One-Third of people worldwide are obese or overweight: Study

Obese woman african

(Bloomberg) — About 2.1 billion people, or almost one-third of the world’s population, were obese or overweight last year, researchers estimated after examining data from 183 countries.

The estimated number of overweight or obese people almost tripled from 857 million in 1980, according to the analysis published today in The Lancet. The heaviest country was the U.S., accounting for about 13 percent of the world’s obese people, followed by China and India, which together represent 15 percent, according to the study funded by the Bill & Melinda Gates Foundation.

“Since 1980, no country has made significant progress in reducing the rates of people being overweight or obese,” Christopher Murray, the study author, said in an e-mail. “Obesity is now a major public health epidemic in both the developed and the developing world.”

Obesity can raise the risk of diabetes, osteoarthritis, heart disease and cancer, among other health-threatening conditions, according to the U.S. Centers for Disease Control and Prevention. Being overweight was estimated to have caused 3.4 million deaths worldwide, said Murray, director of the Institute for Health Metrics and Evaluation at the University of Washington in Seattle.

“Countries need to be looking at how they communicate effectively both what people eat and how much they should be eating,” Murray said. “Because what we’ve been doing up until now isn’t working. Strategies to tackle obesity need to address both physical activity, total caloric intake and the different foods we eat.”

BMI Measure

The researchers analyzed data from international surveys on obesity that included height and weight as well as national reports and medical research. They based their analysis on body mass index, a measure of weight and height.

A woman 5 feet, 4 inches tall weighing 175 pounds would have a BMI of 30. A BMI of 30 or more is considered obese, while a BMI of 25 to 29.9 is considered overweight, according to the U.S. National Institutes of Health.

Worldwide prevalence of obesity and overweight rose by 28 percent for adults and by 47 percent for children from 1980 and 2013, the researchers found. The number of men who were obese over that period time grew to 37 percent from 29 percent, while the number of women rose to 38 percent from 30 percent.

“The rise in obesity among children is especially troubling in so many low- and middle-income countries,” Marie Ng, the study’s lead author and an assistant professor of Global Health at the University of Washington, said in a statement. “We know that there are severe downstream health effects from childhood obesity, including cardiovascular disease, diabetes, and many cancers.”

50% of Obese

More than half of the world’s 671 million obese people live in the U.S., China, India, Russia, Brazil, Mexico, Egypt, Germany, Pakistan and Indonesia.
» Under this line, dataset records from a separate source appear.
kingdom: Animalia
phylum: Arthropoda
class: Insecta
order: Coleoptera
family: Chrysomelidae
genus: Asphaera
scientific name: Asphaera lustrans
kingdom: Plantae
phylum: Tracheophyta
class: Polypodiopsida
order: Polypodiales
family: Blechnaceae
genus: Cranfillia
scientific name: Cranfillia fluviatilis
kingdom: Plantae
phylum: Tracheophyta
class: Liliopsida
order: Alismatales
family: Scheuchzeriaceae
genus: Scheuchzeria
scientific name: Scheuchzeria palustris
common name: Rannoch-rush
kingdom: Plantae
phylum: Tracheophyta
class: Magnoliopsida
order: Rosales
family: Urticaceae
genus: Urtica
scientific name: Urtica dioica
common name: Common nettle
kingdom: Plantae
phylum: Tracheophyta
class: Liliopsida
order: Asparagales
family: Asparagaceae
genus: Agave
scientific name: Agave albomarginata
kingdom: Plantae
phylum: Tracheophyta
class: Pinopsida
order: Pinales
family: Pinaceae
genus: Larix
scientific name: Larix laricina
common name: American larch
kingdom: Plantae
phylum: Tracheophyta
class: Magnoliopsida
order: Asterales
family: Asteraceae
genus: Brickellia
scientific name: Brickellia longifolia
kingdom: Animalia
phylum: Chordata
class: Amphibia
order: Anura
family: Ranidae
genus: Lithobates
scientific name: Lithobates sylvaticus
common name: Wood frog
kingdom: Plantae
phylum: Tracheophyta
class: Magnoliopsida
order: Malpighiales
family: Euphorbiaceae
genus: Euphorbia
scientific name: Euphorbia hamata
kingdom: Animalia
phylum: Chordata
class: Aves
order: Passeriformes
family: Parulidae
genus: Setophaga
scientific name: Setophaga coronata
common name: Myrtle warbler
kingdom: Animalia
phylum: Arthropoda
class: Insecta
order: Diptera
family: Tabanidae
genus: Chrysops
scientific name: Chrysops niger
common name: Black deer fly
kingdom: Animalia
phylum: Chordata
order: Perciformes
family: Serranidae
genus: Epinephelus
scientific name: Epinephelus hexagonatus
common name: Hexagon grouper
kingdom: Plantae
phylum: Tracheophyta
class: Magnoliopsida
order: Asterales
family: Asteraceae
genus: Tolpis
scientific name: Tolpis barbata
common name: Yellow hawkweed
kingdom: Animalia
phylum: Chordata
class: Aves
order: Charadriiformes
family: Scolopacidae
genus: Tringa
During the more than three decades studied, the largest increase in obesity rates were in Egypt, Saudi Arabia, Oman, Honduras and Bahrain for women and New Zealand, Bahrain, Kuwait, Saudi Arabia and the U.S. for men.

In Kuwait, Kiribati, the Federated States of Micronesia, Libya, Qatar and Samoa more than 50 percent of the women are obese, while in Tonga, more than half of men and women are obese, the paper showed.

The one “bright spot,” Murray said, was that obesity and overweight rates aren’t rising as fast as they were in the past in high-income countries.

Obesity increased the most from 1992 to 2002, but has slowed in the past decade, particularly in developed countries, according to the analysis.